Now let's try with an inappropriate prompt.

In [91]:
def main():
    # Function to contain the main execution logic
    prompt = "I want violence, always"
    
	# Send the prompt to the moderation API first.
    flagged =  moderate_content(prompt)
    
    # Check if the prompt was flagged, proceed if not.
    if flagged:
           print("This prompt contains inappropriate content and cannot be processed. Please provide a suitable prompt for analysis.")
    else:
           print(get_completion(prompt))

main()



This prompt contains inappropriate content and cannot be processed. Please provide a suitable prompt for analysis.


Asynchronously:

In [92]:
import asyncio

async def get_completion(prompt, model="gpt-3.5-turbo"):
    response = await asyncio.to_thread(client.chat.completions.create, model=model, messages=[{"role": "user", "content": prompt}], temperature=0)
    return response.choices[0].message.content

async def moderate_content(prompt):
    flagged = await asyncio.to_thread(client.moderations.create, input=prompt)
    return flagged.results[0].flagged

In [93]:
async def main():
    # Function to contain the main execution logic
    prompt = "I want violence, always"
    
    # Send the prompt to the moderation API first.
    flagged = await moderate_content(prompt)
    
    # Check if the prompt was flagged.

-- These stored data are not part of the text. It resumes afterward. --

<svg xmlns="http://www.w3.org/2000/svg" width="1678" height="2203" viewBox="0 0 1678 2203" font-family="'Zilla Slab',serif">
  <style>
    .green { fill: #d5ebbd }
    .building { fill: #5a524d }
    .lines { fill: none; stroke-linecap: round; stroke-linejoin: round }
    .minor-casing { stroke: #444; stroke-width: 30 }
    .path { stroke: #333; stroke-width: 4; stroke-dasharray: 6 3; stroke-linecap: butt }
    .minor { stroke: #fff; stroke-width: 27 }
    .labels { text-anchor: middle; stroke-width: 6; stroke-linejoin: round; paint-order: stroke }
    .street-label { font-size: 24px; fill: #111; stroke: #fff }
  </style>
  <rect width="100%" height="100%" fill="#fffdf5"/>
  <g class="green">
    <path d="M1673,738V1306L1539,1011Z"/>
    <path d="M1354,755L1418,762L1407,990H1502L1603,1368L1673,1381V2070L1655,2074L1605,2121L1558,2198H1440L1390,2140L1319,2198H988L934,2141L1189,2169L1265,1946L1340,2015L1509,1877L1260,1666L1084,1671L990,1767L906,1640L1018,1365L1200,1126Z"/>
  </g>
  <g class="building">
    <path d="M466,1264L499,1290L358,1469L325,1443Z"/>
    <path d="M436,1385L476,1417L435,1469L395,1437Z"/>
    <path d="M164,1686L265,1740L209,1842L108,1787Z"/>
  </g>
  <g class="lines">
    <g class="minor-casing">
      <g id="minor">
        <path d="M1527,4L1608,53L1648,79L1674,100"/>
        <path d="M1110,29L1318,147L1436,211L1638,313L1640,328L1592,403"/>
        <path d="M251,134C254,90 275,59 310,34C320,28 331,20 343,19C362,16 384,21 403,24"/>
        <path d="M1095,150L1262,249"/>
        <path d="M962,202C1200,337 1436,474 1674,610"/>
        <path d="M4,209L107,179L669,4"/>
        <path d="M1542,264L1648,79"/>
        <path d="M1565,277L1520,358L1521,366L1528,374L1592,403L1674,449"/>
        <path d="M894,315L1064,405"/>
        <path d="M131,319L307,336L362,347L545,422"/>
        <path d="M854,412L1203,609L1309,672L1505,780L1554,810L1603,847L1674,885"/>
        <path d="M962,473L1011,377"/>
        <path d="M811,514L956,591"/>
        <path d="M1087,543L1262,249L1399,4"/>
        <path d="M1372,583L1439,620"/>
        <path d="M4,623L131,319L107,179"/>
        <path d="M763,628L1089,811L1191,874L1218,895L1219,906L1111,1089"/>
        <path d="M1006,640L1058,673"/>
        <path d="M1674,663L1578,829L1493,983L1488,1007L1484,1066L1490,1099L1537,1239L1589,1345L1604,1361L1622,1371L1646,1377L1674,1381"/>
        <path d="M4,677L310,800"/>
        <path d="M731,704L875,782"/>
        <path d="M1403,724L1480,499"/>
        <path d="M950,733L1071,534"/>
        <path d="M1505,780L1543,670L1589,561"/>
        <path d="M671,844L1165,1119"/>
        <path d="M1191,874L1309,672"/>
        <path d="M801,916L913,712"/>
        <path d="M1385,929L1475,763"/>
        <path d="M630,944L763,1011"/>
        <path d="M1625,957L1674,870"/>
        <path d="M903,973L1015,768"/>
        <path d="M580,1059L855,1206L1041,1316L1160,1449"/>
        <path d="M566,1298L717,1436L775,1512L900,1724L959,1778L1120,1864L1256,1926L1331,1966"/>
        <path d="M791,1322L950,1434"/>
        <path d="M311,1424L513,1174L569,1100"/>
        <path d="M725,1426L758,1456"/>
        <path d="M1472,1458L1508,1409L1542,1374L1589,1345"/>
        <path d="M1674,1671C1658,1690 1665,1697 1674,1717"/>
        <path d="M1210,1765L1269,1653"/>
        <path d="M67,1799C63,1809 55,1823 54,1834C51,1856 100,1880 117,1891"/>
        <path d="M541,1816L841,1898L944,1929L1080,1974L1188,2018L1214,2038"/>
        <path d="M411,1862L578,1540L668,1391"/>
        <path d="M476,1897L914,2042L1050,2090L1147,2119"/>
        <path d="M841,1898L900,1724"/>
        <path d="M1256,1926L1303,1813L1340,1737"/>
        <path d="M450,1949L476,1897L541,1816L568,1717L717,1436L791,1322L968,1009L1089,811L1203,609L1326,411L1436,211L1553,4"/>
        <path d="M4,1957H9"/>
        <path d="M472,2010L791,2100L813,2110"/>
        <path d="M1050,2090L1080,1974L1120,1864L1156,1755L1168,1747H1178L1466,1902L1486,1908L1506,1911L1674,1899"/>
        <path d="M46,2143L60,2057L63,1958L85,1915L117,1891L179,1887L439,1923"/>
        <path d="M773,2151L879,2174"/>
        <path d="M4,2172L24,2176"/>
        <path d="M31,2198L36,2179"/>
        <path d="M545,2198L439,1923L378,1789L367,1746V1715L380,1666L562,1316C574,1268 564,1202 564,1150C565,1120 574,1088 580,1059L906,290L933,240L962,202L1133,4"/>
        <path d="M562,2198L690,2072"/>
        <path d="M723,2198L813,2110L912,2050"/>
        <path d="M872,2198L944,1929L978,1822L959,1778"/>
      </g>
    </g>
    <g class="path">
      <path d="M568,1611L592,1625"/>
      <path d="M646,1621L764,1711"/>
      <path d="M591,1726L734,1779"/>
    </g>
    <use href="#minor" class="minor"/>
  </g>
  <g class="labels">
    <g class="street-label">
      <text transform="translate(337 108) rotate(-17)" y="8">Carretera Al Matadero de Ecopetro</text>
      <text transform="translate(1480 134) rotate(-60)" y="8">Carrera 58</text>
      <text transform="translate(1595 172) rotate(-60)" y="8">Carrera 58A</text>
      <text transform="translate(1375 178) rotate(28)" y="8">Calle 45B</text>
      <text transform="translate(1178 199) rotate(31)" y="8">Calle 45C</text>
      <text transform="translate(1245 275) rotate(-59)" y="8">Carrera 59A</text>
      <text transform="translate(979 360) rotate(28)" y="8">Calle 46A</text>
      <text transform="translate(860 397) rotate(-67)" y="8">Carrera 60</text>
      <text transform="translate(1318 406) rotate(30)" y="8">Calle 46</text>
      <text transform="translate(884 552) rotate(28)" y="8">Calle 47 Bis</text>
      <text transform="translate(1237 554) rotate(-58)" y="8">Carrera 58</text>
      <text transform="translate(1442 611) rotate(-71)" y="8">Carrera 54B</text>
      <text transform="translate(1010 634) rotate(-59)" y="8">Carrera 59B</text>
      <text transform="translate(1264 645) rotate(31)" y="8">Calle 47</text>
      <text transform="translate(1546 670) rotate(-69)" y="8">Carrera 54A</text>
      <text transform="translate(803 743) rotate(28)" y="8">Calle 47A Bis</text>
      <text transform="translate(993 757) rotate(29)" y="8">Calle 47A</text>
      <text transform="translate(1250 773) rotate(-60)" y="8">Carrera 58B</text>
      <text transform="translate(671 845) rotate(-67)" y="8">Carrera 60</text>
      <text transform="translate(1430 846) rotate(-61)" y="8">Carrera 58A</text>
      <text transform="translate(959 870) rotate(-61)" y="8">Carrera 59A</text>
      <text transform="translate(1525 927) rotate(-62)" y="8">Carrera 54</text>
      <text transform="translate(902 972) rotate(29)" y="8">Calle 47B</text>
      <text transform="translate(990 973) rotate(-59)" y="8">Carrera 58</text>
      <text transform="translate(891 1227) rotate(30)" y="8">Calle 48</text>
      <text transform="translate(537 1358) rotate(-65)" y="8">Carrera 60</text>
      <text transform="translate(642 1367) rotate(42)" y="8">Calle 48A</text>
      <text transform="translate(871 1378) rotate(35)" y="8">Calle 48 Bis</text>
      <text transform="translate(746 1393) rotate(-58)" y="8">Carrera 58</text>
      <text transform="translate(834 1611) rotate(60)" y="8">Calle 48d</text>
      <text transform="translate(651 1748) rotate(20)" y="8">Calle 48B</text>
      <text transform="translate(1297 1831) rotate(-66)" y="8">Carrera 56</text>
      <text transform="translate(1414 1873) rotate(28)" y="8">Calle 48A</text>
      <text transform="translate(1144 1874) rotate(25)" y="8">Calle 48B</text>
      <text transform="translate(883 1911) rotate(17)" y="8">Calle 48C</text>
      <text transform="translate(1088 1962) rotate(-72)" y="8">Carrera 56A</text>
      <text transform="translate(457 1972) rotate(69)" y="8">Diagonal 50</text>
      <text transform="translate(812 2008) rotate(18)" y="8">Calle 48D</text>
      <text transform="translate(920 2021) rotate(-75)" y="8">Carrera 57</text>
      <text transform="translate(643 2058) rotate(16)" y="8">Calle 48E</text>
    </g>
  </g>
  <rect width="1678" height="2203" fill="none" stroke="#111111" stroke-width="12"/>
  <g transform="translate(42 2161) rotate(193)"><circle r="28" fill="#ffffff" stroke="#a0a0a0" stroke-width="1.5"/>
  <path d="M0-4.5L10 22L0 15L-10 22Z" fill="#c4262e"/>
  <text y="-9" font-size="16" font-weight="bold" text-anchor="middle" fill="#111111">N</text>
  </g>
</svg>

If not, display the output.
    if flagged:
        print("This prompt contains inappropriate content and cannot be processed. Please provide a suitable prompt for analysis.")
    else:
        print(await get_completion(prompt))

await main()

This prompt contains inappropriate content and cannot be processed. Please provide a suitable prompt for analysis.


Now let's create a simulation where the user found a workaround to allow the LLM model to generate inappropriate content. We can also pass the generated output of the LLM model to the moderation API:

In [94]:
async def main():
    prompt = "I want problems, always"
    
	# Send the prompt to the moderation api
    flagged_prompt = await moderate_content(prompt)
    
	# Check if the output contains inappropriate content, proceed if not.
    if flagged_prompt:
        print("This prompt contains inappropriate content and cannot be processed. Please provide a suitable prompt for analysis.")
        return
    
	# Simulation for the LLM model generating inapproriate content
    completion_response = "AI world domination. Bring terror and violence to humans."
    
	# Send the generated output of the model to the moderation api
    flagged_response = await moderate_content(completion_response)

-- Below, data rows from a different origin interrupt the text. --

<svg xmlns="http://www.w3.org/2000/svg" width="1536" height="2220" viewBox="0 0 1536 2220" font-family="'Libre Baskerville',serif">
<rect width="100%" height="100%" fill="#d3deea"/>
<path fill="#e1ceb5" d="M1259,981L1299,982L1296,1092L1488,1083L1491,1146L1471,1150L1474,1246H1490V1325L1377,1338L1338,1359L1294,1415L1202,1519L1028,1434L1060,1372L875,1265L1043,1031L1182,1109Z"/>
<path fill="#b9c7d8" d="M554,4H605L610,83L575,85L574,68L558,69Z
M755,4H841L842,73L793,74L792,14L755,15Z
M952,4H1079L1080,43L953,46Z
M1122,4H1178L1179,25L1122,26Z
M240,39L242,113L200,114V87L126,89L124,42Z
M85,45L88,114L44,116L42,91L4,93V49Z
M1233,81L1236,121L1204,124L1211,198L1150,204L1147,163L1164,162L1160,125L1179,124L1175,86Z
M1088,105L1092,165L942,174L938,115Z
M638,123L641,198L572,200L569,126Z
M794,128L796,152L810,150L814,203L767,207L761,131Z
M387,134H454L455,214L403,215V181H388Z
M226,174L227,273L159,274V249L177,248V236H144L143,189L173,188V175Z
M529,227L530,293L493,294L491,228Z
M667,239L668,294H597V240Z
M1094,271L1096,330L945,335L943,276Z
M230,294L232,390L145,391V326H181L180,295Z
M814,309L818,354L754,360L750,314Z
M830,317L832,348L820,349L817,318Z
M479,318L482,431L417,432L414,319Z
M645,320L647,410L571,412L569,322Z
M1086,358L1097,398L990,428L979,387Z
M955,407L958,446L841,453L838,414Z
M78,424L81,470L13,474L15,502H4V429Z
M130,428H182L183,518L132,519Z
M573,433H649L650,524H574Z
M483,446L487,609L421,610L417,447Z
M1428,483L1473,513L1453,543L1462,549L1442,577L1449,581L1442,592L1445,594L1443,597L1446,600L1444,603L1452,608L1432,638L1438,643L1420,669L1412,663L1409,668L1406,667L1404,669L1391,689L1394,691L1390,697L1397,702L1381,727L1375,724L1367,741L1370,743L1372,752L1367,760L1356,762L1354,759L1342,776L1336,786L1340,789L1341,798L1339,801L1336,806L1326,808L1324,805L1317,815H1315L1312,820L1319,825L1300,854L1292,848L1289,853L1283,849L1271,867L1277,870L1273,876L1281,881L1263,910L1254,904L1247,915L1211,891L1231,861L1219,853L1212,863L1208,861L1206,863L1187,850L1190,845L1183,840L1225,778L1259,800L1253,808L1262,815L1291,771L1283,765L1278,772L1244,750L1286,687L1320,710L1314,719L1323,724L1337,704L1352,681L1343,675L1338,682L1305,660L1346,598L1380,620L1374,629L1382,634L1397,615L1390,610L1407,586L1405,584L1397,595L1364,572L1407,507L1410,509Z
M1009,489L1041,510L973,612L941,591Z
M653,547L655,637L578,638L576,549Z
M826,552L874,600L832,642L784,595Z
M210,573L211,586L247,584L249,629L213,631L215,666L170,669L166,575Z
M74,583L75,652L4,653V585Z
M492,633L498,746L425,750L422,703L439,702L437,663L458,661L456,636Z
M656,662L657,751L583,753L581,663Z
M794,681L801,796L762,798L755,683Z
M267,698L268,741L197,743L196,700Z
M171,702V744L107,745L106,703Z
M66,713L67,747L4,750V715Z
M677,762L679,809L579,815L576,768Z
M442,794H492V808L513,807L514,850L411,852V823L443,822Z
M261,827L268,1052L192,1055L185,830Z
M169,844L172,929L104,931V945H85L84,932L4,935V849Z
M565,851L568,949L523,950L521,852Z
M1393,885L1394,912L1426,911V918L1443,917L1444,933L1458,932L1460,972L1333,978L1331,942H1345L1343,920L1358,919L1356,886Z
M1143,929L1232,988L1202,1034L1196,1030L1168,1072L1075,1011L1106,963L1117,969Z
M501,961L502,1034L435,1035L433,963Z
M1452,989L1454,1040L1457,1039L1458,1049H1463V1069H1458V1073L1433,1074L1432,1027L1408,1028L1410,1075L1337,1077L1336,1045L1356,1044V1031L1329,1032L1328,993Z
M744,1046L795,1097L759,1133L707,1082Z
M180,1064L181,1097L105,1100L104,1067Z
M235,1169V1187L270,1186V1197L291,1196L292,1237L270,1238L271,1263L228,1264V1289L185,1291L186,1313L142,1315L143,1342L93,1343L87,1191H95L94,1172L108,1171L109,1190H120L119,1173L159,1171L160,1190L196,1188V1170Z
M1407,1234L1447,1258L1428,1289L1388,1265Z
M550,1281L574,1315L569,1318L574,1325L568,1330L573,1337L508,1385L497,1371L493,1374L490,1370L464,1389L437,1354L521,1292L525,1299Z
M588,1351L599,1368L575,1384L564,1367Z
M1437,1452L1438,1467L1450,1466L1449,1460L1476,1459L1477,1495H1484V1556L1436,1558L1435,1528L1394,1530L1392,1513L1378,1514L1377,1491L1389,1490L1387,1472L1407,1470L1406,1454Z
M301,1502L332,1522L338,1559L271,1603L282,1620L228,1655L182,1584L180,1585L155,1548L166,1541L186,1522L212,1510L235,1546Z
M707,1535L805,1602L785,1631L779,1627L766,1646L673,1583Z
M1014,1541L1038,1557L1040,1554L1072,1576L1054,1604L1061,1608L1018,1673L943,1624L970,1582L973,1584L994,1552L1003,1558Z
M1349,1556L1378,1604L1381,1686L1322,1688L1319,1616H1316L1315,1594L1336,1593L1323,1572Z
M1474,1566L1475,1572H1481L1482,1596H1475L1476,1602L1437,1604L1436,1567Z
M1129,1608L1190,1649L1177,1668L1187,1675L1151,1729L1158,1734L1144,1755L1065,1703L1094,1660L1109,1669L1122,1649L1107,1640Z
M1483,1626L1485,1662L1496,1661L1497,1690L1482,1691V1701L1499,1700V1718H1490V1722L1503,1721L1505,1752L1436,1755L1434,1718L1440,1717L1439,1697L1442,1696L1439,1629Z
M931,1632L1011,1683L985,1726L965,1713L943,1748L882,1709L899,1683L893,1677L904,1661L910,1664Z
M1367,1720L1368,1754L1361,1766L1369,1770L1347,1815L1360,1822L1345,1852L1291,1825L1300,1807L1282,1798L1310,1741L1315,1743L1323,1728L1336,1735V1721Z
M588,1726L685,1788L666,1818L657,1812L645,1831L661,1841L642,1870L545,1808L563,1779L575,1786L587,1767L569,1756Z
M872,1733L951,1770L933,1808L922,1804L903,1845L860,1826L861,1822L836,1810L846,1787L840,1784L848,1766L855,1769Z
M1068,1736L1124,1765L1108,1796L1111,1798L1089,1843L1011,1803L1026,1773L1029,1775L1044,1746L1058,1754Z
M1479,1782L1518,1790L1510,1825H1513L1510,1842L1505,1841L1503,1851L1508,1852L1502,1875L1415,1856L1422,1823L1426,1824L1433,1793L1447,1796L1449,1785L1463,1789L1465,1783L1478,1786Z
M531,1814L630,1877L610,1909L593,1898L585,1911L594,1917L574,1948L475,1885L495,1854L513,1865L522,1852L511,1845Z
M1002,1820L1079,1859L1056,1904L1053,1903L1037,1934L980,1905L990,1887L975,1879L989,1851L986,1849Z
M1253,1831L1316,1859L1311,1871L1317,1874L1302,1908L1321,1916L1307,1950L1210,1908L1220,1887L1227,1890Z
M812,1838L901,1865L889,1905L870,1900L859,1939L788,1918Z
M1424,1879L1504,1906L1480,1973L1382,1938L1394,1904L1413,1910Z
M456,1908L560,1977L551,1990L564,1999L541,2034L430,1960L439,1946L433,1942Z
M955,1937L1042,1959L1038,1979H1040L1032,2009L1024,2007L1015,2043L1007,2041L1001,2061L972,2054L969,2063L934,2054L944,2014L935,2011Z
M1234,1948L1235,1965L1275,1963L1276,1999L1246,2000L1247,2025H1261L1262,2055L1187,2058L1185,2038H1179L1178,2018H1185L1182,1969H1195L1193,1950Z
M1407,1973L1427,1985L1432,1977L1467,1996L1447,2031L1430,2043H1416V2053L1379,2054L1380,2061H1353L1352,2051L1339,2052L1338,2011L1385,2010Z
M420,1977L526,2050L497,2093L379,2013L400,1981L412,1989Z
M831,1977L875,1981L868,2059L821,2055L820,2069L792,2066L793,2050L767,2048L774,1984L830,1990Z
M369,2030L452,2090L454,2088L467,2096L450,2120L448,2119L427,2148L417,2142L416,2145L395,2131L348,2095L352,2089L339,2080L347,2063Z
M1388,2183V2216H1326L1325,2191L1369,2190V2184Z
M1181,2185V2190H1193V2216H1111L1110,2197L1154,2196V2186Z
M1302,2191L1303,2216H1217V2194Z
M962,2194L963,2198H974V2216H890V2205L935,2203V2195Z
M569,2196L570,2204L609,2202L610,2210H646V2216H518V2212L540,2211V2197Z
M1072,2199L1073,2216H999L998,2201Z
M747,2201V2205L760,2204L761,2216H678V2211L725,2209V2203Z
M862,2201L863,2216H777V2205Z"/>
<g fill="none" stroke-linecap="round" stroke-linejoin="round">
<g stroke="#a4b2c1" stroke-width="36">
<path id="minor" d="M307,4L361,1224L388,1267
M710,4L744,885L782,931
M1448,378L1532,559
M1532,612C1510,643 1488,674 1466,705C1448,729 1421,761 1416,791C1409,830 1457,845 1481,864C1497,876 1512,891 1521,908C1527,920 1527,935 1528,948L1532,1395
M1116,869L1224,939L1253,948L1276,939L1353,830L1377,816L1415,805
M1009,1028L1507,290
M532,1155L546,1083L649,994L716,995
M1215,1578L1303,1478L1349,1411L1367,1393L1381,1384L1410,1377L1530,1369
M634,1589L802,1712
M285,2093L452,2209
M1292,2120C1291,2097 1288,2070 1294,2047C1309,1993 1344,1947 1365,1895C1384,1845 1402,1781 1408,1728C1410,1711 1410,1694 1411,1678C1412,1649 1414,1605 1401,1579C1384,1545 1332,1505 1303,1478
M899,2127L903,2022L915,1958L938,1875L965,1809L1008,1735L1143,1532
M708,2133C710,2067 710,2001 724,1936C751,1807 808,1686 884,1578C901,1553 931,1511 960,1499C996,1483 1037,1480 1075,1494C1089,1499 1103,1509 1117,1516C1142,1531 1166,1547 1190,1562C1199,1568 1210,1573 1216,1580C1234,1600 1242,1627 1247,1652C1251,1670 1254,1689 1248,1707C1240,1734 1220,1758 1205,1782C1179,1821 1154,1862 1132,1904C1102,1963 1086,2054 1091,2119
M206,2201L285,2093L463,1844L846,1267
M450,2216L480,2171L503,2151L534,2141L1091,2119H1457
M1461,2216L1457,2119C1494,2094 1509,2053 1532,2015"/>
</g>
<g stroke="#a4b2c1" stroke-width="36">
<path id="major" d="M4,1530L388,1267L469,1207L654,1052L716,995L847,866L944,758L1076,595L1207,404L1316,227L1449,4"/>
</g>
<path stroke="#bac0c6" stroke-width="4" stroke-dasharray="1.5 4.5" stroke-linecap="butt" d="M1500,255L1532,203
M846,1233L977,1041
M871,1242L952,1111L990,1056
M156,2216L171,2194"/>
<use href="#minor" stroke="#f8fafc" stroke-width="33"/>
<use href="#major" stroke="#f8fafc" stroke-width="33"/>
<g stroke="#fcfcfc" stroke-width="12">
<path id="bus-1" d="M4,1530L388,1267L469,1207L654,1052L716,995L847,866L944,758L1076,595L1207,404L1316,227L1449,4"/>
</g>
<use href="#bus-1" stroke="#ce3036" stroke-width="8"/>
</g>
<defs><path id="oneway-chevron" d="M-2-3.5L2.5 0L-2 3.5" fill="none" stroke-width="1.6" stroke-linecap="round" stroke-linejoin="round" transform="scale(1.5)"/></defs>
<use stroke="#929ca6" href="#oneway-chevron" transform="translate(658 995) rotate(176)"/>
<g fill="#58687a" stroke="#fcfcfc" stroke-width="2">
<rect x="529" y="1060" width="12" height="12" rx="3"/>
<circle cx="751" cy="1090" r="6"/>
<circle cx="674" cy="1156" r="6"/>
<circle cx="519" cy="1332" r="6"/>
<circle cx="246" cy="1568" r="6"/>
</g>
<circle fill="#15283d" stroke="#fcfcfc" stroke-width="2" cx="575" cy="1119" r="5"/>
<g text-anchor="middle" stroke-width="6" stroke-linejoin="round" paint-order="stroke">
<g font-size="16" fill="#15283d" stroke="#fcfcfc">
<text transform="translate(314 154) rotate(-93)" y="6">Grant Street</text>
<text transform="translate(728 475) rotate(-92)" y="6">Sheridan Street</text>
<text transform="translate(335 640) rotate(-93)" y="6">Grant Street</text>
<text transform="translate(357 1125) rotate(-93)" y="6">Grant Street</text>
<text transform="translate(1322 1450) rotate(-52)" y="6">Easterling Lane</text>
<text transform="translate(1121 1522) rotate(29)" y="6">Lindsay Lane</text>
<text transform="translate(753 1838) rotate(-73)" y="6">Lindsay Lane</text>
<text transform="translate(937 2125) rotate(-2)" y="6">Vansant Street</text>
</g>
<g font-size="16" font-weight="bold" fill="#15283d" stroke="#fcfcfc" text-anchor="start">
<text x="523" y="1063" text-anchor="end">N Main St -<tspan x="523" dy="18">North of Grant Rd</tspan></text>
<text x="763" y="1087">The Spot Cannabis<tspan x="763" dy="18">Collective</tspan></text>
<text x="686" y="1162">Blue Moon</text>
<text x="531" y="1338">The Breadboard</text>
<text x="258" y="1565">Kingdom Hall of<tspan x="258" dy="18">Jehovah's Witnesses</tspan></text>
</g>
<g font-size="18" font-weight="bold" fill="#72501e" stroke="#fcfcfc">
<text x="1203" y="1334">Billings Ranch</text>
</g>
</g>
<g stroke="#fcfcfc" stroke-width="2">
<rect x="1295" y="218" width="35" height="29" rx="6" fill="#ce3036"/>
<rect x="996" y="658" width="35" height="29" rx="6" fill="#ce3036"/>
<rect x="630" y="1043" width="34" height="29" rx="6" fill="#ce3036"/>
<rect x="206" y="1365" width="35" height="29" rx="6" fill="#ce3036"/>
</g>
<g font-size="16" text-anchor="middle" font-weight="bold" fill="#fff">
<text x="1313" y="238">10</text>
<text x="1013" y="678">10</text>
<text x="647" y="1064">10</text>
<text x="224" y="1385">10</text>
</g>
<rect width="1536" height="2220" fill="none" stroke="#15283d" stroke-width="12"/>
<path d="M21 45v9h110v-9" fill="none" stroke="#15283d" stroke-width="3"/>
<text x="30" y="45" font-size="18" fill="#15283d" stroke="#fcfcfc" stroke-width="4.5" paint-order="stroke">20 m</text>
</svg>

	# Check if the output contains inappropriate content, If not, display the output.
    if flagged_response:
        print("This contains inappropriate content and cannot be processed. Please provide a suitable prompt for analysis.")
    else:
        print(completion_response)
        
await main()


This contains inappropriate content and cannot be processed. Please provide a suitable prompt for analysis.